I love staying put. But after 60 seasons I would love it if someone smacked me in the face and said, you've been there forever! Go do something else for fun! That's way to long.
Firings for poor performance at a Big 6 should be a thing, that's simple.

But I am strongly against a season cap on coaches who've been at the same school for a long time, especially if they are still successful. I have Indiana in Wooden. I'm from Indiana and grew up watching IU. I have Oklahoma State in Iba. I graduated from OSU, and waited patiently to qualify for them. While there, I've made multiple Elite Eights and even won a title -- OSU's first in 3.0.

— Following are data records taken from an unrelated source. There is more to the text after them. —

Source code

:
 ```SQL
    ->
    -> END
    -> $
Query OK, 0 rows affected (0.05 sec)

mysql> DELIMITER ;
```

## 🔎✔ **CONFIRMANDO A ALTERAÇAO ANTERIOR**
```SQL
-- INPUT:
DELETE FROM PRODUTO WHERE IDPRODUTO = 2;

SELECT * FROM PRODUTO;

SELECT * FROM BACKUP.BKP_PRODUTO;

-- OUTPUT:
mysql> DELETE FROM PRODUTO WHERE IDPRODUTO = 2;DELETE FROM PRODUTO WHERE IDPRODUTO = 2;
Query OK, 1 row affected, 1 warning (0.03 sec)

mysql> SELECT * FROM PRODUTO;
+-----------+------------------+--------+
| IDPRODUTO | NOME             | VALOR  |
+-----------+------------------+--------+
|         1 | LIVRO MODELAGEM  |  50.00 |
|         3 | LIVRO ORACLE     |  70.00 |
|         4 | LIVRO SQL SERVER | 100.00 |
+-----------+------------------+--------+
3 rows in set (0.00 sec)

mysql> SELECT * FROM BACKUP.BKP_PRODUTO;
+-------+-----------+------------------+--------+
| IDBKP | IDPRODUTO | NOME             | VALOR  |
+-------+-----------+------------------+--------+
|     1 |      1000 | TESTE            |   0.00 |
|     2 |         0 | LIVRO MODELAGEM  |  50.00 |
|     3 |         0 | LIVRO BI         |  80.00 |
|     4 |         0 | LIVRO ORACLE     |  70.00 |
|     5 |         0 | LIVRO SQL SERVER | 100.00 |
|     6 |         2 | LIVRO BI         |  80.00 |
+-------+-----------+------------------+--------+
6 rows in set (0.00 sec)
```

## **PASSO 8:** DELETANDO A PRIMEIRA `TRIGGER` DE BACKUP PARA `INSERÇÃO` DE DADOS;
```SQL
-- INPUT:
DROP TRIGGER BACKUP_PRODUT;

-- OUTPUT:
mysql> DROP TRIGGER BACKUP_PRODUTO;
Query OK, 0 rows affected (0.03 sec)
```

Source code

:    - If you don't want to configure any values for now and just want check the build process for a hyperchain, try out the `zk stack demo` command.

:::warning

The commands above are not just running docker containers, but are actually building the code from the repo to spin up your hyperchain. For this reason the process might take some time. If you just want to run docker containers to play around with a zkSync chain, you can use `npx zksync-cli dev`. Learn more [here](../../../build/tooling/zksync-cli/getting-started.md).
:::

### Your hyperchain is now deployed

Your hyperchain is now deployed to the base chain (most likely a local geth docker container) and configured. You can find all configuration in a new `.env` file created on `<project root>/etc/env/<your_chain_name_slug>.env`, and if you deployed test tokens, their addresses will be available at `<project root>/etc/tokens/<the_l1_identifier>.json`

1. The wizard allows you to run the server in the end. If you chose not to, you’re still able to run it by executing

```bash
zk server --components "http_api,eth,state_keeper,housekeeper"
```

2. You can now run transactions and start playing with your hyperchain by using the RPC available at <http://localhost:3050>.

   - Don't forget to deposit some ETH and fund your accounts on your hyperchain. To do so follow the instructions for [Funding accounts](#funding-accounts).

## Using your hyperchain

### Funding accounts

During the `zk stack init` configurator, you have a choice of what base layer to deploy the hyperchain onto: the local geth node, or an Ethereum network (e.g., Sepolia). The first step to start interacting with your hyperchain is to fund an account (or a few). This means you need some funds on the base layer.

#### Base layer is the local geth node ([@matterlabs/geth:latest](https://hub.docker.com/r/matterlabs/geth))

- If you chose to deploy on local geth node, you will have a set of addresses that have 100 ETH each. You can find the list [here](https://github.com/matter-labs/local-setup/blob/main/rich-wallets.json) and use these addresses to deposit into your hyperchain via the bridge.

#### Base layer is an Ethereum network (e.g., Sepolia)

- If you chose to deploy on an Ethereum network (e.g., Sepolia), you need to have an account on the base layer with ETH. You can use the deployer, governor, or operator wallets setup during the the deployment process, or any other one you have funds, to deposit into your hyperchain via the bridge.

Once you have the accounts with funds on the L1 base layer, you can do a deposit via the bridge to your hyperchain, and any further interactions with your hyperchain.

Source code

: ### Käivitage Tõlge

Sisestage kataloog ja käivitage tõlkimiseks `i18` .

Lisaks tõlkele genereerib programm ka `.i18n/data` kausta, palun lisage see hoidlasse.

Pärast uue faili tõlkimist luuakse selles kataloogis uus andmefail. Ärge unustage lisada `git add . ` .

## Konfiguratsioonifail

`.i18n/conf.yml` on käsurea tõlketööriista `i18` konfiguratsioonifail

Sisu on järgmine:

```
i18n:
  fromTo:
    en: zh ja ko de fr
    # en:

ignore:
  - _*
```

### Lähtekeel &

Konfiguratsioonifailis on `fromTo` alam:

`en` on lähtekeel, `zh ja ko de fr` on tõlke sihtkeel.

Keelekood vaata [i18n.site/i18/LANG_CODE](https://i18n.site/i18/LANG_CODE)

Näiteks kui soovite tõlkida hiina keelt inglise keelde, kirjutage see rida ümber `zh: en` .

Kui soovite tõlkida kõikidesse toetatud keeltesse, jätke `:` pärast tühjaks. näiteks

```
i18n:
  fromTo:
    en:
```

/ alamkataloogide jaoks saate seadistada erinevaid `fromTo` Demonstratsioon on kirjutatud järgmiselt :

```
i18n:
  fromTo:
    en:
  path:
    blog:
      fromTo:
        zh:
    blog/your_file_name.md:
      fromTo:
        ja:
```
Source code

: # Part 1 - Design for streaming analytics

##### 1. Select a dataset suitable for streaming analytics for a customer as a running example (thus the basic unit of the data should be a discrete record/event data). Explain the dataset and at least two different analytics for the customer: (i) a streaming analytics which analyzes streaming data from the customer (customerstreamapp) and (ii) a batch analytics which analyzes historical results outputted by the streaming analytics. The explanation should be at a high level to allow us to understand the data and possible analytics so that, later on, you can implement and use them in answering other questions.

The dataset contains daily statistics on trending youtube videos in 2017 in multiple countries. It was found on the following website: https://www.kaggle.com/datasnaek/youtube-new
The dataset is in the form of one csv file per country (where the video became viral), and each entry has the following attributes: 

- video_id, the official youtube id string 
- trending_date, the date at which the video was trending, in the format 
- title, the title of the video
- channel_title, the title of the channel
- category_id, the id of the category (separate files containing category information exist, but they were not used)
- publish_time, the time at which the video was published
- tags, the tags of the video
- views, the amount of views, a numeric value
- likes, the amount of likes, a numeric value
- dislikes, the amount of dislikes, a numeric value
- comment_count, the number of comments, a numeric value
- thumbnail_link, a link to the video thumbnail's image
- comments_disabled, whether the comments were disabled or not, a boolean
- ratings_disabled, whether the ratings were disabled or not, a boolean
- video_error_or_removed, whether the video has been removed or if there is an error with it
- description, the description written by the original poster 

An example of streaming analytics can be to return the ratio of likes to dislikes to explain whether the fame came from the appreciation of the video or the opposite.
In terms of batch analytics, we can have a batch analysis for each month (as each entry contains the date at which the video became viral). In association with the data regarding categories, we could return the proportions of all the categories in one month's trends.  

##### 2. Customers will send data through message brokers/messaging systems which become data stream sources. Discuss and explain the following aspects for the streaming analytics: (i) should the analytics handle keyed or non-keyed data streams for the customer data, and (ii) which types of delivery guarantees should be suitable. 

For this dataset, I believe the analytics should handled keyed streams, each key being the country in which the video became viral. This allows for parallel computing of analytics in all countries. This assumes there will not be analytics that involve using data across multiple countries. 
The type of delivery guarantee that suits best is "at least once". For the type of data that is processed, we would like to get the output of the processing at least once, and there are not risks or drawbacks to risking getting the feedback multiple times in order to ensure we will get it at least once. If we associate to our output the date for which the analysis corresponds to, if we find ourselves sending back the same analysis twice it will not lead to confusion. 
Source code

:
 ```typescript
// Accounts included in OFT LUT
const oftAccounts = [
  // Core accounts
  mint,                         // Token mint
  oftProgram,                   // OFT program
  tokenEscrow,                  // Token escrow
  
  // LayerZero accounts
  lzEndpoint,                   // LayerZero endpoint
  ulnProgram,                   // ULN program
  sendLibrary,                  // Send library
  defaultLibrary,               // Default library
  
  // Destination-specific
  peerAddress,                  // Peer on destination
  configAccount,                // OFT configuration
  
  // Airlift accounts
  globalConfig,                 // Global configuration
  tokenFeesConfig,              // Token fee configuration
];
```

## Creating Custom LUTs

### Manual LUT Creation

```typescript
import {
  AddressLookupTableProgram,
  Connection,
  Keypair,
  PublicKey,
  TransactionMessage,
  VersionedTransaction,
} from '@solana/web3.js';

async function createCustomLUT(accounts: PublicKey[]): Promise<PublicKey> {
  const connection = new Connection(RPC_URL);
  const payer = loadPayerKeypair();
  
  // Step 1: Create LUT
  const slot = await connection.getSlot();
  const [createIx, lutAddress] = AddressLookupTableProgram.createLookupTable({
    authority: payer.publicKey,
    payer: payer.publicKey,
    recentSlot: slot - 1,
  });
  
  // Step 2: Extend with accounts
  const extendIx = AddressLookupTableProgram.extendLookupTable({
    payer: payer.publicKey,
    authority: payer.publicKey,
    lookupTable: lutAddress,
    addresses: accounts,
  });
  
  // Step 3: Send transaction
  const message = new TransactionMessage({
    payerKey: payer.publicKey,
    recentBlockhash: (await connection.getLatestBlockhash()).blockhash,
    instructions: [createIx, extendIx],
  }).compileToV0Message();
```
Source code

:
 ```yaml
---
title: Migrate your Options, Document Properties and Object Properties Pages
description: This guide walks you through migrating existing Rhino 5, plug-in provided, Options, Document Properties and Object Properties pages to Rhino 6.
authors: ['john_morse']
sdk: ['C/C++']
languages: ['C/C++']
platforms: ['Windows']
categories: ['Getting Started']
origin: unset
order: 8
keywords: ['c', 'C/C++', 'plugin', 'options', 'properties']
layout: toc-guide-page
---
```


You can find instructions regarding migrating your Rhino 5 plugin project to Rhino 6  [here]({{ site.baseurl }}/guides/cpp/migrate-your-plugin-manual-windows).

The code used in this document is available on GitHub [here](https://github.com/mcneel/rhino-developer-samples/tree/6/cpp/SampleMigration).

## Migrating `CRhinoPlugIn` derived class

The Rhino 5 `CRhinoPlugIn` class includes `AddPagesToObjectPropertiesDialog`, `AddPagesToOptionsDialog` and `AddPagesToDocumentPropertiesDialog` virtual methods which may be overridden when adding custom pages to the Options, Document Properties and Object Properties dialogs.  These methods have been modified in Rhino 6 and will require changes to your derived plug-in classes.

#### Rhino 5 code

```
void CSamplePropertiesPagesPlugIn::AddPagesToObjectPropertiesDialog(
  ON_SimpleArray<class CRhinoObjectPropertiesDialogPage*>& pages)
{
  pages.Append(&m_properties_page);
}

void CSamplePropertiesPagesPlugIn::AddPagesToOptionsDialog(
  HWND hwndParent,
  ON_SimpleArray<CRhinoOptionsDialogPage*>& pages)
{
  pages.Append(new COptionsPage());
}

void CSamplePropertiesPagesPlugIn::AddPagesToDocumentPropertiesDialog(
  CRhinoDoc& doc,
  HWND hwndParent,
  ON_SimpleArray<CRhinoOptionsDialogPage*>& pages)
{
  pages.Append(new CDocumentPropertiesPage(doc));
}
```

If I were suddenly told, "Oh, you've been at Oklahoma State for sixty seasons. It's time to leave and take a random job, maybe Ole Miss or Nebraska?" my excitement for HD would certainly lessen, probably significantly. For me, OSU, and even IU, hasn't gotten stale, and I'm definitely not going through the motions. I'm not a grumpy old man. I'm not stuck in my ways. Getting to my alma mater, then winning a championship at my alma mater is my single greatest moment in HD.

So I respect your opinion, as always, top, but I couldn't disagree more.
Fair enough. And I'm sure you'd be VERY disappointed if you had to leave your school. I believe that. And wouldn't argue that.

What I do argue is that if you were forced to leave, when you get good ol Iowa or LSU because you had to leave, you'd have fun playing the game there too. That is my point. The game isn't fun because of Indiana or Oklahoma St. It's fun because it's fun and I think we forget that at times.

You had fun this entire time GETTING to your school of choice I would imagine, no?
The game is MORE fun--by a wide margin--than when I was coaching anywhere else. If I were suddenly told I had to leave, it would cease being so fun for me. I know I wouldn't care as much about Iowa or LSU as I do with Oklahoma State. Day one in WIS, I looked at Oklahoma State. That was the goal. I joined a second world because Oklahoma State was taken in my first world.

If it's stale for people, let them make that decision. Like you did. DII had gotten stale for you, so you went to DI in some of your worlds, and now the game, as you said earlier, is more fun for you. My friend Crab had the game get stale for him at Oregon, so he went to Miami. Boom, no longer stale. If the game's not stale for me, and if I'm still making the NT and winning games in the NT, don't force me out to play the game a certain way. It will then be less fun. Personal connection makes the game fun for me, and I'm sure for many others. That's why we have dream jobs.